* **Work required**:
Output only the stretch of the listing that starts at the line containing "moment (N m) |" and ends at the line containing "n | = | natural |", reproduced exactly with both ends.

===

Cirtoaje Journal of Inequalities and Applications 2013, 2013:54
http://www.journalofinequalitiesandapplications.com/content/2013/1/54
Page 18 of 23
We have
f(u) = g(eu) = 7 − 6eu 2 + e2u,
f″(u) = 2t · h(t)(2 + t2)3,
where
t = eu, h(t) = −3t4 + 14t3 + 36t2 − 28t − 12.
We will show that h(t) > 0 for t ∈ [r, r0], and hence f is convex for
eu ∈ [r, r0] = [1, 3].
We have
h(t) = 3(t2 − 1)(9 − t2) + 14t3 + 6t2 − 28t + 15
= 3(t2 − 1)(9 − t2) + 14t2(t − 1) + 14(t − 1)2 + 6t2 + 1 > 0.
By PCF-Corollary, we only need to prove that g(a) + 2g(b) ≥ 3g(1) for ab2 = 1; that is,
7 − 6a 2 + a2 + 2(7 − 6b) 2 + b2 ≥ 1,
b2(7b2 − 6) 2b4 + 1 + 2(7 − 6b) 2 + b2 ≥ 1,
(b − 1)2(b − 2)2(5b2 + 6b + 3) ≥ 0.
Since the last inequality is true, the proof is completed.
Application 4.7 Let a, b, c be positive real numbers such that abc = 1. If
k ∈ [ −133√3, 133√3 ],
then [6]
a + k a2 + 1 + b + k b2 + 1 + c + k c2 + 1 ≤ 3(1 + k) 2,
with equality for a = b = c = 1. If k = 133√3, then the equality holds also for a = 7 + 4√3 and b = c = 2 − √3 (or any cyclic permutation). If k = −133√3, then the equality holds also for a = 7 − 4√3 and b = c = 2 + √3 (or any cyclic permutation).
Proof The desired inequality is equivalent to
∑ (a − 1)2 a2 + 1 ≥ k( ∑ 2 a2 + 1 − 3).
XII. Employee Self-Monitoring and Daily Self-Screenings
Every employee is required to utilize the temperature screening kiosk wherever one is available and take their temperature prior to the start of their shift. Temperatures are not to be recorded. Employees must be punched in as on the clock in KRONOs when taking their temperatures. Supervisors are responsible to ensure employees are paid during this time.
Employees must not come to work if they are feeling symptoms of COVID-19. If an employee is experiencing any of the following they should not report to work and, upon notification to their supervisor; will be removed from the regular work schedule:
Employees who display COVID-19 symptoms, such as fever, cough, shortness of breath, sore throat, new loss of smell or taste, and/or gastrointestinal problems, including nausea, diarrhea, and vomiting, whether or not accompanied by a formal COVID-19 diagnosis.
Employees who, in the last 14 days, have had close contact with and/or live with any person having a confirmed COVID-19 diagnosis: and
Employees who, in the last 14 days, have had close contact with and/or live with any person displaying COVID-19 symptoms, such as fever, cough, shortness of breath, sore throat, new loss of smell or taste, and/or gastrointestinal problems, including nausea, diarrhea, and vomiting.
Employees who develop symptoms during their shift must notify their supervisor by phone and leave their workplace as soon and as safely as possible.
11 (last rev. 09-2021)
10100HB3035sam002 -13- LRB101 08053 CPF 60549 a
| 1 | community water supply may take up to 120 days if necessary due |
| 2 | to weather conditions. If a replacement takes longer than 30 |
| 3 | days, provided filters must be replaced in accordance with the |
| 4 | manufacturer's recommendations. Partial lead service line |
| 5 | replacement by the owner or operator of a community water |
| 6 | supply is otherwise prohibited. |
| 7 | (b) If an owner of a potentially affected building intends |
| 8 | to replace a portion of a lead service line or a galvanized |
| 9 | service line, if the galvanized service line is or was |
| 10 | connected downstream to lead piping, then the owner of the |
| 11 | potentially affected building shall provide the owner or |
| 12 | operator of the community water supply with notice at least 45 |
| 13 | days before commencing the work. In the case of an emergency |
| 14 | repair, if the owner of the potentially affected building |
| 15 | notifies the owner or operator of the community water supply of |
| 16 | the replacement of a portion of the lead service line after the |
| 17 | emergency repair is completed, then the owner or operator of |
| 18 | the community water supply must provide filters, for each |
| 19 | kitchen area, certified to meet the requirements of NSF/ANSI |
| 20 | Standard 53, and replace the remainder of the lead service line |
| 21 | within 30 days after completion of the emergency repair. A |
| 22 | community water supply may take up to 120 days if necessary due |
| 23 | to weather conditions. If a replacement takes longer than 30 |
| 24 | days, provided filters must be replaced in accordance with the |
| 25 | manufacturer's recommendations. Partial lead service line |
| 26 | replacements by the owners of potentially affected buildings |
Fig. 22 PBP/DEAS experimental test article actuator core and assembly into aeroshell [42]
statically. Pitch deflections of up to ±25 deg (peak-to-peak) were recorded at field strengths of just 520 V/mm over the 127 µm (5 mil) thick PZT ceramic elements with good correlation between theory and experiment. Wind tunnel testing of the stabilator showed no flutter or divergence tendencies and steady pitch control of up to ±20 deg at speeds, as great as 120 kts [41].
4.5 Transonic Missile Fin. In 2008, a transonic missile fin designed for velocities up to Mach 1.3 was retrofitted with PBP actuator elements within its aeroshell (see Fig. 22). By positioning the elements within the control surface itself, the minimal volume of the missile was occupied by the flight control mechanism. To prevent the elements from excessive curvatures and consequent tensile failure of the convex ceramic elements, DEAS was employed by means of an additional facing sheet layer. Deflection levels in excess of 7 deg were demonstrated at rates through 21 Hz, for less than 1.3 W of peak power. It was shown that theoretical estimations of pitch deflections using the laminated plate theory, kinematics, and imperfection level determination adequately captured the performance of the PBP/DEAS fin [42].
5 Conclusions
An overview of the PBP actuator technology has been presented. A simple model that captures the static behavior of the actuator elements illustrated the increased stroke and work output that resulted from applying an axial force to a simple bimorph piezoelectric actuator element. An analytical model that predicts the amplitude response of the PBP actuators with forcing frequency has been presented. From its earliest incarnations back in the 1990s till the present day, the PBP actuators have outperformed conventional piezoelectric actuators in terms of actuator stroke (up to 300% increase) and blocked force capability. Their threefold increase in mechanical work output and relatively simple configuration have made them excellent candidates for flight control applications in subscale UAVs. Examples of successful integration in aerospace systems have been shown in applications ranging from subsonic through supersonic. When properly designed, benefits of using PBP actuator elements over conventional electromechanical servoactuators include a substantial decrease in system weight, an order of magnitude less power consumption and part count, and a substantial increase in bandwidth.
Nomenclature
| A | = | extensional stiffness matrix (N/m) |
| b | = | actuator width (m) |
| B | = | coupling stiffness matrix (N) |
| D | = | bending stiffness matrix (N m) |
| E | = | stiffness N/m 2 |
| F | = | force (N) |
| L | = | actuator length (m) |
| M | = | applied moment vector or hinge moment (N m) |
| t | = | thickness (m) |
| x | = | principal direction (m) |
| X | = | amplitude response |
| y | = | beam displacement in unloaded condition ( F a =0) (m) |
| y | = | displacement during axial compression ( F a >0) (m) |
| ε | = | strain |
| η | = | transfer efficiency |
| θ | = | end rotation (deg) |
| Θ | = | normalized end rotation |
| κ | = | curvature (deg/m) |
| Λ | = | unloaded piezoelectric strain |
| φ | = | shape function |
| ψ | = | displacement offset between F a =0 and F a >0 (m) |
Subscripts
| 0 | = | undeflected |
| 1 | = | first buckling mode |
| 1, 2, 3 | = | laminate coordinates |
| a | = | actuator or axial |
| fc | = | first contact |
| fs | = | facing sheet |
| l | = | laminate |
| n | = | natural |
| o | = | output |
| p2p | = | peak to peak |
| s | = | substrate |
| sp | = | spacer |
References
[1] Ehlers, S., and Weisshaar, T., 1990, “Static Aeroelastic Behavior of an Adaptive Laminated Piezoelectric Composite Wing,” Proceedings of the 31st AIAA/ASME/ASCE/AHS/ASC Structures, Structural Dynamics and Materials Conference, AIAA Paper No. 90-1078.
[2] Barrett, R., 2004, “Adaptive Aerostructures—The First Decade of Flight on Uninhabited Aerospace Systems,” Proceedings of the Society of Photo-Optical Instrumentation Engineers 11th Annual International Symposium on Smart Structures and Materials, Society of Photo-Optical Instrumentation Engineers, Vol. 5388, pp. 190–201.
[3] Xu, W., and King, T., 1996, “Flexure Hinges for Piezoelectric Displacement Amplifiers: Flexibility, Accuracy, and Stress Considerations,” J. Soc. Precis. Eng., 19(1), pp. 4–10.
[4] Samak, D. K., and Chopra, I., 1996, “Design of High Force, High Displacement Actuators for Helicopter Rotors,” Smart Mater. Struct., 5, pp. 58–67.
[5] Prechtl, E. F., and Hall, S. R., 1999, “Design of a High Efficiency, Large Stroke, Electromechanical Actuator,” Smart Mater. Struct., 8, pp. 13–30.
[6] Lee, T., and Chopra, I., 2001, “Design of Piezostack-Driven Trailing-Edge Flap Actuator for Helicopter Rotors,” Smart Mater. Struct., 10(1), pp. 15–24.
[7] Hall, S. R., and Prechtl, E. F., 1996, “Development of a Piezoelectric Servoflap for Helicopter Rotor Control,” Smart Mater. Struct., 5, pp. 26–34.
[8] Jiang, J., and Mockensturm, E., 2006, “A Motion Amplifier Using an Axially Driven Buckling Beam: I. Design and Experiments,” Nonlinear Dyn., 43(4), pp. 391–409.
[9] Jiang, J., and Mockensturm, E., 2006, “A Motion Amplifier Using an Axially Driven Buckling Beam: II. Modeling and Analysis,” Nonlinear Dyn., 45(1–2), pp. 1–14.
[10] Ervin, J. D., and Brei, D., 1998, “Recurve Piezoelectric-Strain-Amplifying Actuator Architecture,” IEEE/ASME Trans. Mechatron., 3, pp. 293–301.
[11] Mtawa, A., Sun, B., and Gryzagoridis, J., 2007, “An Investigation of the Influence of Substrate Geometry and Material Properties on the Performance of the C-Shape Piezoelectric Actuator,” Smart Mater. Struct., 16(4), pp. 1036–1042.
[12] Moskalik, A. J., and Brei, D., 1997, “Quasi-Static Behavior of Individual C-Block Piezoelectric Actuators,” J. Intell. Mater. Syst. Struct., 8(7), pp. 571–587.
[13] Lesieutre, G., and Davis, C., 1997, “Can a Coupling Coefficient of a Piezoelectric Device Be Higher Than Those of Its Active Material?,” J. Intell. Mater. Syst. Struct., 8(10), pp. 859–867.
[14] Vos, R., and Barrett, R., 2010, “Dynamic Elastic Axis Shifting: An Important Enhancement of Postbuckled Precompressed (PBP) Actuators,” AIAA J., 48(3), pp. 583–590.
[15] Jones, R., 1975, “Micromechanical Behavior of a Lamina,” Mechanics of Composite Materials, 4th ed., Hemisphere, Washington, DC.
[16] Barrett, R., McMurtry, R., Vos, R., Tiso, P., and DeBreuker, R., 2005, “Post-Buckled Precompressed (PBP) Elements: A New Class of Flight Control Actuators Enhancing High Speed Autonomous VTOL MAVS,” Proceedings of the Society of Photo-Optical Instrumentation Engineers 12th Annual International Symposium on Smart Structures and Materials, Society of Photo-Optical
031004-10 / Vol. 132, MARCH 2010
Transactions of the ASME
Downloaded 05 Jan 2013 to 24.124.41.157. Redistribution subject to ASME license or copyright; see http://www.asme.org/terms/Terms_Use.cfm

===

* **Output**:
| M | = | applied moment vector or hinge moment (N m) |
| t | = | thickness (m) |
| x | = | principal direction (m) |
| X | = | amplitude response |
| y | = | beam displacement in unloaded condition ( F a =0) (m) |
| y | = | displacement during axial compression ( F a >0) (m) |
| ε | = | strain |
| η | = | transfer efficiency |
| θ | = | end rotation (deg) |
| Θ | = | normalized end rotation |
| κ | = | curvature (deg/m) |
| Λ | = | unloaded piezoelectric strain |
| φ | = | shape function |
| ψ | = | displacement offset between F a =0 and F a >0 (m) |
Subscripts
| 0 | = | undeflected |
| 1 | = | first buckling mode |
| 1, 2, 3 | = | laminate coordinates |
| a | = | actuator or axial |
| fc | = | first contact |
| fs | = | facing sheet |
| l | = | laminate |
| n | = | natural |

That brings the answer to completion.